Thanks for the welcome Bill. It's great that your getting into routing; personally, I think they are the handiest tools in the shed.
What routers have you got and what's been your experience with it?
I suspect you are well aware of many of the concepts tossed out in this reply. I went ahead and wrote it in full detail mode so that others who may take the time to read it can benefit more from their time spent.
I picked up three different used units to learn with. They were all less than $50 and sparse in the feature offerings that dominate the 'modern router marketplace'. A speed adjuster from Harbor Freight was well worth the $20 price tag and works with the MF7900 units. I haven't tried it with the Craftsman yet.
Though they have similar current consumption (9 amp) maximum ratings, the MF units make it pretty clear something has changed in the way Horsepower is measured or represented to the buying public.
- Millers Falls 7900 (Circa 1960)(1/2" Collet - 1.5HP?)
- Millers Falls 7900 (Circa 1960)(1/4" Collet - 1.5HP?)
- Craftsman 135-17508 (1/4" Collet - 1.5HP?)
Three different tables were rounded up to contribute to this experiment in crafting:
- Wolfcraft 6155
- Craftsman 320.28160
- Ryobi BTS-3100 Table Saw Extension
Since obtaining them, my 'project' experiences with them have been minimal. The 'real' experience has been in trying a wide variety of cuts, solely for the 'personal enrichment' purposes.
In my mind, learning what *I* can actually do (well) with them and increasing the scope of that ability set is a process better undertaken before putting steel to 'nicer woods'.
My need to give all due diligence to discovering the best way for *me* to make all these different kinds of cuts drives me to try every different way I can afford.
- Table Saw
- Radial Arm Saw
- Dado Stack for 10" Saws
- A growing collection of specialty planes
I generally put more value in the quality of cut than the 'hands on' time needed to make it. In contrast to that 'who cares how long it takes
' approach, extra time for set up annoys me, and clean up sends my mind looking for a 'better' way.
When I started the process of hands on with routers, I assumed they would become my 'preferred' method of cutting various types of joints. Actual results turned out to be quite different!.

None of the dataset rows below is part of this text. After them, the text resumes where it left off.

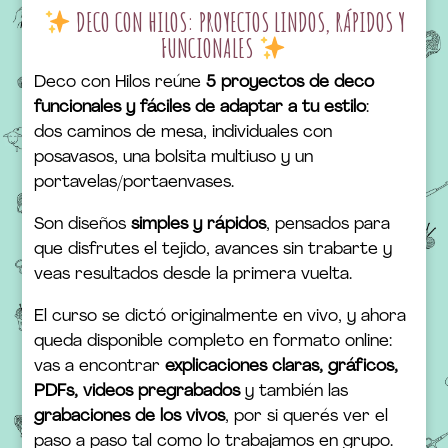
DECO CON HILOS: PROYECTOS LINDOS, RÁPIDOS Y
FUNCIONALES
Deco con Hilos reúne
5 proyectos de deco
funcionales y fáciles de adaptar a tu estilo
:
dos caminos de mesa, individuales con
posavasos, una bolsita multiuso y un
portavelas/portaenvases.
Son diseños
simples y rápidos
, pensados para
que disfrutes el tejido, avances sin trabarte y
veas resultados desde la primera vuelta.
El curso se dictó originalmente en vivo, y ahora
queda disponible completo en formato online:
vas a encontrar
explicaciones claras, gráficos,
PDFs, videos pregrabados
y también las
grabaciones de los vivos
, por si querés ver el
paso a paso tal como lo trabajamos en grupo.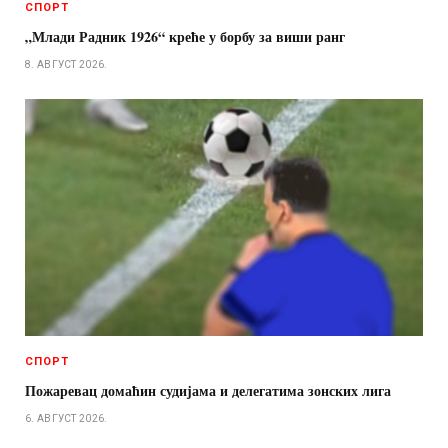
СПОРТ
„Млади Радник 1926“ креће у борбу за виши ранг
8. АВГУСТ 2026.
СПОРТ
Пожаревац домаћин судијама и делегатима зонских лига
6. АВГУСТ 2026.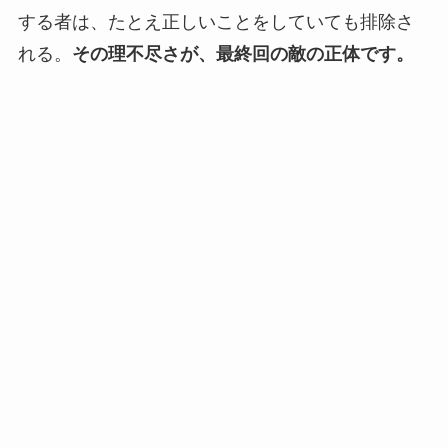
する者は、たとえ正しいことをしていても排除さ
れる。
その理不尽さが、最終回の敵の正体です。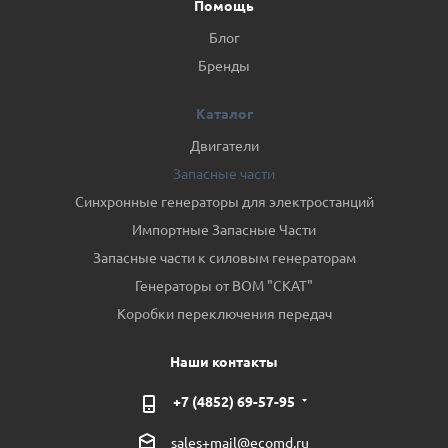
Помощь
Блог
Бренды
Каталог
Двигатели
Запасные части
Синхронные генераторы для электростанций
Импортные Запасные Части
Запасные части к силовым генераторам
Генераторы от ВОМ "СКАТ"
Коробки переключения передач
Наши контакты
+7 (4852) 69-57-95
sales+mail@ecomd.ru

While a router is certainly capable of removing the 18 cubic inches/300CC of wood that need to go away when half-lap jointing 2x4 boards. A dado stack on a TS or RAS tears through it in a lot less time.
Two specific tasks remain solidly in the realm of what I feel is best done with a router:
- Cutting slots (all the way through a board to add adjustability to a jig or object)

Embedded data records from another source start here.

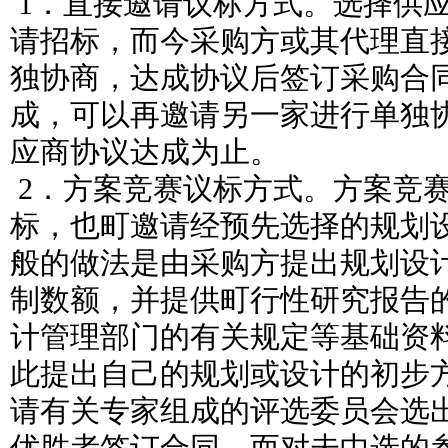
1．直接邀请议标方式。选择供
请招标，而今采购方或其代理直
独协商，达成协议后签订采购合
成，可以再邀请另一家进行单独
应商协议达成为止。
2．方案竞赛议标方式。方案竞
标，也町邀请经预先选择的规划
般的做法是由采购方提出规划设
制数额，并提供町行性研究报告
计管理部门的有关规定等基础资
此提出自己的规划或设计的初步
请有关专家组成的评选委员会选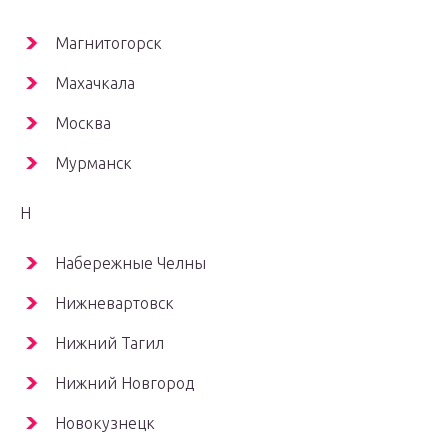
Магнитогорск
Махачкала
Москва
Мурманск
Н
Набережные Челны
Нижневартовск
Нижний Тагил
Нижний Новгород
Новокузнецк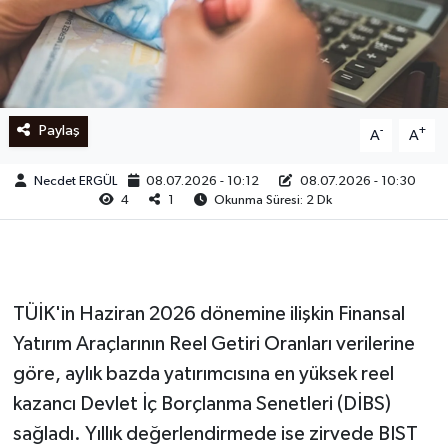
Ege
İzmir
Paylaş
-
+
A
A
İletişim
Necdet ERGÜL
08.07.2026 - 10:12
08.07.2026 - 10:30
Künye
4
1
Okunma Süresi: 2 Dk
Yerel
TÜİK'in Haziran 2026 dönemine ilişkin Finansal
Yatırım Araçlarının Reel Getiri Oranları verilerine
göre, aylık bazda yatırımcısına en yüksek reel
kazancı Devlet İç Borçlanma Senetleri (DİBS)
sağladı. Yıllık değerlendirmede ise zirvede BIST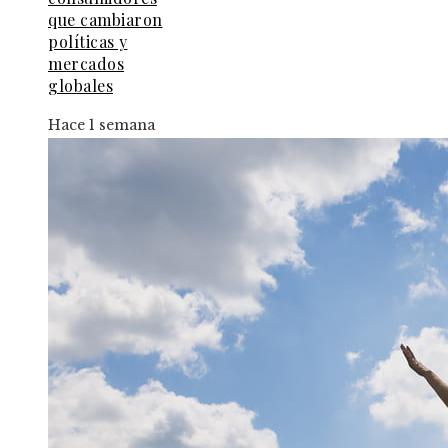
que cambiaron
políticas y
mercados
globales
Hace 1 semana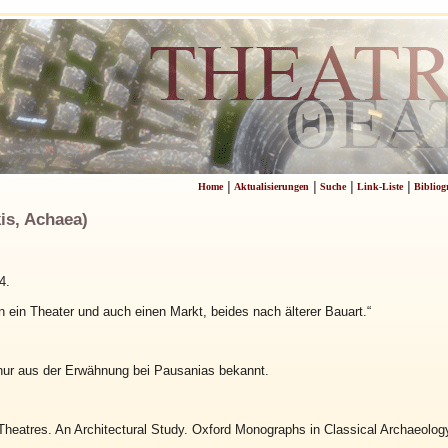
|
|
|
|
Home
Aktualisierungen
Suche
Link-Liste
Bibliog
s, Achaea)
4.
n ein Theater und auch einen Markt, beides nach älterer Bauart.“
 nur aus der Erwähnung bei Pausanias bekannt.
heatres. An Architectural Study. Oxford Monographs in Classical Archaeolog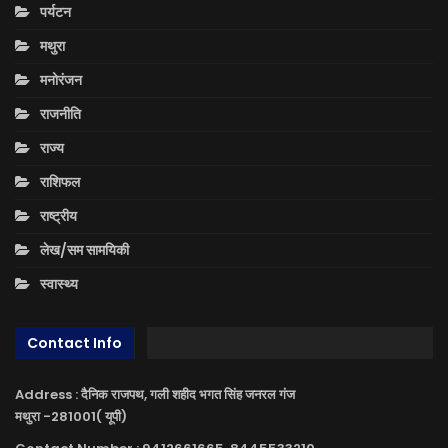
पर्यटन
मथुरा
मनोरंजन
राजनीति
राज्य
राशिफल
राष्ट्रीय
लेख/सम सामयिकी
स्वास्थ्य
Contact Info
Address : दैनिक राजपथ, गली शहीद भगत सिंह जनरल गंज
मथुरा -281001( यूपी)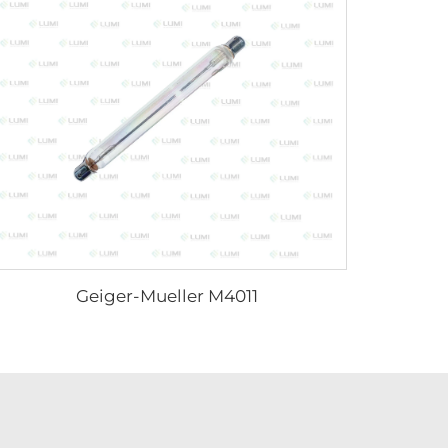
Geiger-Mueller M4011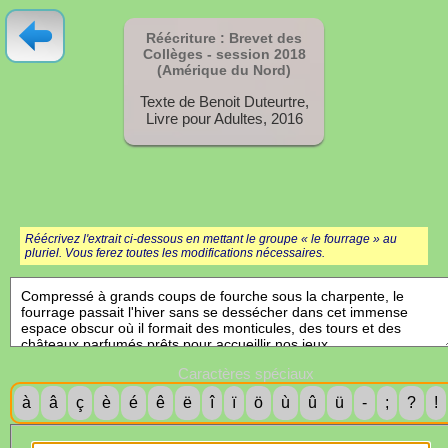
Réécriture : Brevet des
Collèges - session
2018
(Amérique du Nord)
Texte de Benoit Duteurtre,
Livre pour Adultes, 2016
Réécrivez l'extrait ci-dessous en mettant le groupe « le fourrage » au
pluriel. Vous ferez toutes les modifications nécessaires.
Caractères spéciaux
à
â
ç
è
é
ê
ë
î
ï
ö
ù
û
ü
-
;
?
!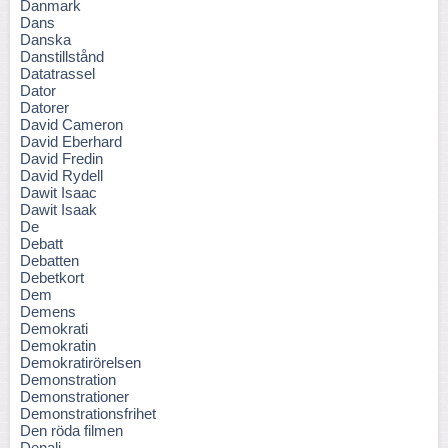
Danmark
Dans
Danska
Danstillstånd
Datatrassel
Dator
Datorer
David Cameron
David Eberhard
David Fredin
David Rydell
Dawit Isaac
Dawit Isaak
De
Debatt
Debatten
Debetkort
Dem
Demens
Demokrati
Demokratin
Demokratirörelsen
Demonstration
Demonstrationer
Demonstrationsfrihet
Den röda filmen
Denali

- Putting a pretty edge on a board. (especially one with curves in the profile)
I still need to try cutting shaker and horse nose profiles with a hand plane, but don't anticipate the cross grain portion will be as therapeutic as the edge that runs with the grain.
Two types of cuts cry out for the befits offered by a motorized cutter:
- The addition of curves into a profile
- Working across the grain
My viewpoint is that the machines we call routers, source their 'flexibility' in two different ways.
- Cutters (Literally Thousands of differently sized and shaped bits)
- Manner of Use (with or without Jigs & Guides as appropriate)
- Free Hand
- Table Mounting
- Ski Attachment
- Overhead Pin Mounting
- Computer Enhanced (CNC Type Setups)
Perhaps at the end of the day, the person
using the tool kit is the real router
and the objects within the tool kit simply enhances their effort to transform the shape of the workpiece into it's desired form.